* **YOUR INSTRUCTIONS**
Reproduce each of the following records word for word, line by line.

* **DATA TO USE**
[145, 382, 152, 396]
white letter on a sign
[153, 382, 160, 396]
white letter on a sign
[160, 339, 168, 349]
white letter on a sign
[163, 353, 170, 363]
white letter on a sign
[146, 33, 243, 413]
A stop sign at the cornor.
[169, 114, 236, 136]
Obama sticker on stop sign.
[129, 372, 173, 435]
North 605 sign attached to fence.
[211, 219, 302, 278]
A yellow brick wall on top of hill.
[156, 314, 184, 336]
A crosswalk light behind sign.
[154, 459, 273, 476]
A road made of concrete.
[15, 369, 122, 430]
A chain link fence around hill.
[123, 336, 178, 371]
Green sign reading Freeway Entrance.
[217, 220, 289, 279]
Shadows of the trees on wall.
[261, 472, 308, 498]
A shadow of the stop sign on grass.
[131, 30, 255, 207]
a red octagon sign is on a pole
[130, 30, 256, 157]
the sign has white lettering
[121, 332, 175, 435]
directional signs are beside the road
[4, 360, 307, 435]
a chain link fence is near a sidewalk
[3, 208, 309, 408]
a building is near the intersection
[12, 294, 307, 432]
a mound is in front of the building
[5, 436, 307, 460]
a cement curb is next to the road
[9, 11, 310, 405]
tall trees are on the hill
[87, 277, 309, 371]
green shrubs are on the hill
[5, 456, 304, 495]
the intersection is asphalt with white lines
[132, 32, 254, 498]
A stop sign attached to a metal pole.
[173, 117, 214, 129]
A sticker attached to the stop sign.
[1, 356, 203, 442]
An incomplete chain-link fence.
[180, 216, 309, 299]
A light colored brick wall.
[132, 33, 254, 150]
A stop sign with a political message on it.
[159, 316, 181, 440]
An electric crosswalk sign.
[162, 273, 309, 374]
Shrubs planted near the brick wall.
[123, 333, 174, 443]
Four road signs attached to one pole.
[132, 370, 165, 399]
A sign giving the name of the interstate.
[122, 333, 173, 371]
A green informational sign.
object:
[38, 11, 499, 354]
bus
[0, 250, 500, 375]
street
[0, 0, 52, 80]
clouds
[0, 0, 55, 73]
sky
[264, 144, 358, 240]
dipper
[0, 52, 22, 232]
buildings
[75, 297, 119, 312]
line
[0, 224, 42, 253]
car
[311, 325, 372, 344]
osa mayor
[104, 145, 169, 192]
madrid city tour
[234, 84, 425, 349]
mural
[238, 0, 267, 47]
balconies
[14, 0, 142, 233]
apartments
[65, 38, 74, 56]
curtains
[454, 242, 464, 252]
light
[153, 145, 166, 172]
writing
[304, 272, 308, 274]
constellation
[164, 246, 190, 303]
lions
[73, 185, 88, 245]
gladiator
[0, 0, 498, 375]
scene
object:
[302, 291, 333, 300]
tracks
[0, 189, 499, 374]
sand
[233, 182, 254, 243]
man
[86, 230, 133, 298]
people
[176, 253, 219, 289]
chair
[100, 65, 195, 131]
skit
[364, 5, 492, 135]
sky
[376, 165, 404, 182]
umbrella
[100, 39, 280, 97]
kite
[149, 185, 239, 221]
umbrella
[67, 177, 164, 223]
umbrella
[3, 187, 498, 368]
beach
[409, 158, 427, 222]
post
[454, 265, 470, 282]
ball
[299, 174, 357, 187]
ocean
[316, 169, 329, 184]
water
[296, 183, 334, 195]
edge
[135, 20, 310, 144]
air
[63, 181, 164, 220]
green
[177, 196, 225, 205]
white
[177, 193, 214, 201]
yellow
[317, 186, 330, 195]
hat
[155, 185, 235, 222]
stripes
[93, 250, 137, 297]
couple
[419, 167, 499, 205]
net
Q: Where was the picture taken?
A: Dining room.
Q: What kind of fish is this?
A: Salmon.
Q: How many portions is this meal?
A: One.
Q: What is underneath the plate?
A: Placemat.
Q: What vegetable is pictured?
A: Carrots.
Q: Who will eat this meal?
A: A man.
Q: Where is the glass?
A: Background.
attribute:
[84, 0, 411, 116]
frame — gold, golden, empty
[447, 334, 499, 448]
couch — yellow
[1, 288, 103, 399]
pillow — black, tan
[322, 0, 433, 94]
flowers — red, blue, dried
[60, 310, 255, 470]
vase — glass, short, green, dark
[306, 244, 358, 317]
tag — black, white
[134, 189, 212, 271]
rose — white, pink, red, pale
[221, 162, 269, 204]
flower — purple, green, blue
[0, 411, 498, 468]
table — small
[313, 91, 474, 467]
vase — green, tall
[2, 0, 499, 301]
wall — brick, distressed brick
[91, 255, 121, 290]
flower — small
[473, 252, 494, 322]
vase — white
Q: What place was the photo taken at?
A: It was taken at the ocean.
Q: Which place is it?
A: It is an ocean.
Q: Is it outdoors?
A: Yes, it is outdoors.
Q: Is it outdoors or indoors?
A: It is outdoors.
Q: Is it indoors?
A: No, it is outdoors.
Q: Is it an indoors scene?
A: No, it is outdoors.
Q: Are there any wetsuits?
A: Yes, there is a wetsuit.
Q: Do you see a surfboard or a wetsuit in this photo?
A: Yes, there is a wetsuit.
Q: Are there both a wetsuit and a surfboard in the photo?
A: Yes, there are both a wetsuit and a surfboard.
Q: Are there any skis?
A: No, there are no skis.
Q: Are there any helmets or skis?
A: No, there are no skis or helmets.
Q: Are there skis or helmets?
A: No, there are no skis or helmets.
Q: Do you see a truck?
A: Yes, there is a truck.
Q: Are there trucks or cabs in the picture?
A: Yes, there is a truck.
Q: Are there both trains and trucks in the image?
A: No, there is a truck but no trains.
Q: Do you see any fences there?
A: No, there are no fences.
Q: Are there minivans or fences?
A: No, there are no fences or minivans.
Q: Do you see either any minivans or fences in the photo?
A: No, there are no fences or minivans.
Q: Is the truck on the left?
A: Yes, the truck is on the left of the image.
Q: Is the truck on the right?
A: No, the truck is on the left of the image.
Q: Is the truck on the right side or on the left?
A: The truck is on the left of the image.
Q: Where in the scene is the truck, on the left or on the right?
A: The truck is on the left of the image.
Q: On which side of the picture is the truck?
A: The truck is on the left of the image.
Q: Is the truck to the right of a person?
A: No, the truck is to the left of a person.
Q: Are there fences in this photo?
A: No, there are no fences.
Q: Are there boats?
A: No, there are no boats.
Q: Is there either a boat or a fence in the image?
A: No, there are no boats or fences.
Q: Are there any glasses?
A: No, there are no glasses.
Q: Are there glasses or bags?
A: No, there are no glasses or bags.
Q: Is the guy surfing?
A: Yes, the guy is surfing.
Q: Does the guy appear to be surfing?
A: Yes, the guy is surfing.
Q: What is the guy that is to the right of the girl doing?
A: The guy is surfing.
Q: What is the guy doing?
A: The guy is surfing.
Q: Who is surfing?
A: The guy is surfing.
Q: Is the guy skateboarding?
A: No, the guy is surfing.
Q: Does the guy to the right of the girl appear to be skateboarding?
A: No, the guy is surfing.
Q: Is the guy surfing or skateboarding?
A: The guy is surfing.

* **RESULT**
[145, 382, 152, 396]
white letter on a sign
[153, 382, 160, 396]
white letter on a sign
[160, 339, 168, 349]
white letter on a sign
[163, 353, 170, 363]
white letter on a sign
[146, 33, 243, 413]
A stop sign at the cornor.
[169, 114, 236, 136]
Obama sticker on stop sign.
[129, 372, 173, 435]
North 605 sign attached to fence.
[211, 219, 302, 278]
A yellow brick wall on top of hill.
[156, 314, 184, 336]
A crosswalk light behind sign.
[154, 459, 273, 476]
A road made of concrete.
[15, 369, 122, 430]
A chain link fence around hill.
[123, 336, 178, 371]
Green sign reading Freeway Entrance.
[217, 220, 289, 279]
Shadows of the trees on wall.
[261, 472, 308, 498]
A shadow of the stop sign on grass.
[131, 30, 255, 207]
a red octagon sign is on a pole
[130, 30, 256, 157]
the sign has white lettering
[121, 332, 175, 435]
directional signs are beside the road
[4, 360, 307, 435]
a chain link fence is near a sidewalk
[3, 208, 309, 408]
a building is near the intersection
[12, 294, 307, 432]
a mound is in front of the building
[5, 436, 307, 460]
a cement curb is next to the road
[9, 11, 310, 405]
tall trees are on the hill
[87, 277, 309, 371]
green shrubs are on the hill
[5, 456, 304, 495]
the intersection is asphalt with white lines
[132, 32, 254, 498]
A stop sign attached to a metal pole.
[173, 117, 214, 129]
A sticker attached to the stop sign.
[1, 356, 203, 442]
An incomplete chain-link fence.
[180, 216, 309, 299]
A light colored brick wall.
[132, 33, 254, 150]
A stop sign with a political message on it.
[159, 316, 181, 440]
An electric crosswalk sign.
[162, 273, 309, 374]
Shrubs planted near the brick wall.
[123, 333, 174, 443]
Four road signs attached to one pole.
[132, 370, 165, 399]
A sign giving the name of the interstate.
[122, 333, 173, 371]
A green informational sign.
object:
[38, 11, 499, 354]
bus
[0, 250, 500, 375]
street
[0, 0, 52, 80]
clouds
[0, 0, 55, 73]
sky
[264, 144, 358, 240]
dipper
[0, 52, 22, 232]
buildings
[75, 297, 119, 312]
line
[0, 224, 42, 253]
car
[311, 325, 372, 344]
osa mayor
[104, 145, 169, 192]
madrid city tour
[234, 84, 425, 349]
mural
[238, 0, 267, 47]
balconies
[14, 0, 142, 233]
apartments
[65, 38, 74, 56]
curtains
[454, 242, 464, 252]
light
[153, 145, 166, 172]
writing
[304, 272, 308, 274]
constellation
[164, 246, 190, 303]
lions
[73, 185, 88, 245]
gladiator
[0, 0, 498, 375]
scene
object:
[302, 291, 333, 300]
tracks
[0, 189, 499, 374]
sand
[233, 182, 254, 243]
man
[86, 230, 133, 298]
people
[176, 253, 219, 289]
chair
[100, 65, 195, 131]
skit
[364, 5, 492, 135]
sky
[376, 165, 404, 182]
umbrella
[100, 39, 280, 97]
kite
[149, 185, 239, 221]
umbrella
[67, 177, 164, 223]
umbrella
[3, 187, 498, 368]
beach
[409, 158, 427, 222]
post
[454, 265, 470, 282]
ball
[299, 174, 357, 187]
ocean
[316, 169, 329, 184]
water
[296, 183, 334, 195]
edge
[135, 20, 310, 144]
air
[63, 181, 164, 220]
green
[177, 196, 225, 205]
white
[177, 193, 214, 201]
yellow
[317, 186, 330, 195]
hat
[155, 185, 235, 222]
stripes
[93, 250, 137, 297]
couple
[419, 167, 499, 205]
net
Q: Where was the picture taken?
A: Dining room.
Q: What kind of fish is this?
A: Salmon.
Q: How many portions is this meal?
A: One.
Q: What is underneath the plate?
A: Placemat.
Q: What vegetable is pictured?
A: Carrots.
Q: Who will eat this meal?
A: A man.
Q: Where is the glass?
A: Background.
attribute:
[84, 0, 411, 116]
frame — gold, golden, empty
[447, 334, 499, 448]
couch — yellow
[1, 288, 103, 399]
pillow — black, tan
[322, 0, 433, 94]
flowers — red, blue, dried
[60, 310, 255, 470]
vase — glass, short, green, dark
[306, 244, 358, 317]
tag — black, white
[134, 189, 212, 271]
rose — white, pink, red, pale
[221, 162, 269, 204]
flower — purple, green, blue
[0, 411, 498, 468]
table — small
[313, 91, 474, 467]
vase — green, tall
[2, 0, 499, 301]
wall — brick, distressed brick
[91, 255, 121, 290]
flower — small
[473, 252, 494, 322]
vase — white
Q: What place was the photo taken at?
A: It was taken at the ocean.
Q: Which place is it?
A: It is an ocean.
Q: Is it outdoors?
A: Yes, it is outdoors.
Q: Is it outdoors or indoors?
A: It is outdoors.
Q: Is it indoors?
A: No, it is outdoors.
Q: Is it an indoors scene?
A: No, it is outdoors.
Q: Are there any wetsuits?
A: Yes, there is a wetsuit.
Q: Do you see a surfboard or a wetsuit in this photo?
A: Yes, there is a wetsuit.
Q: Are there both a wetsuit and a surfboard in the photo?
A: Yes, there are both a wetsuit and a surfboard.
Q: Are there any skis?
A: No, there are no skis.
Q: Are there any helmets or skis?
A: No, there are no skis or helmets.
Q: Are there skis or helmets?
A: No, there are no skis or helmets.
Q: Do you see a truck?
A: Yes, there is a truck.
Q: Are there trucks or cabs in the picture?
A: Yes, there is a truck.
Q: Are there both trains and trucks in the image?
A: No, there is a truck but no trains.
Q: Do you see any fences there?
A: No, there are no fences.
Q: Are there minivans or fences?
A: No, there are no fences or minivans.
Q: Do you see either any minivans or fences in the photo?
A: No, there are no fences or minivans.
Q: Is the truck on the left?
A: Yes, the truck is on the left of the image.
Q: Is the truck on the right?
A: No, the truck is on the left of the image.
Q: Is the truck on the right side or on the left?
A: The truck is on the left of the image.
Q: Where in the scene is the truck, on the left or on the right?
A: The truck is on the left of the image.
Q: On which side of the picture is the truck?
A: The truck is on the left of the image.
Q: Is the truck to the right of a person?
A: No, the truck is to the left of a person.
Q: Are there fences in this photo?
A: No, there are no fences.
Q: Are there boats?
A: No, there are no boats.
Q: Is there either a boat or a fence in the image?
A: No, there are no boats or fences.
Q: Are there any glasses?
A: No, there are no glasses.
Q: Are there glasses or bags?
A: No, there are no glasses or bags.
Q: Is the guy surfing?
A: Yes, the guy is surfing.
Q: Does the guy appear to be surfing?
A: Yes, the guy is surfing.
Q: What is the guy that is to the right of the girl doing?
A: The guy is surfing.
Q: What is the guy doing?
A: The guy is surfing.
Q: Who is surfing?
A: The guy is surfing.
Q: Is the guy skateboarding?
A: No, the guy is surfing.
Q: Does the guy to the right of the girl appear to be skateboarding?
A: No, the guy is surfing.
Q: Is the guy surfing or skateboarding?
A: The guy is surfing.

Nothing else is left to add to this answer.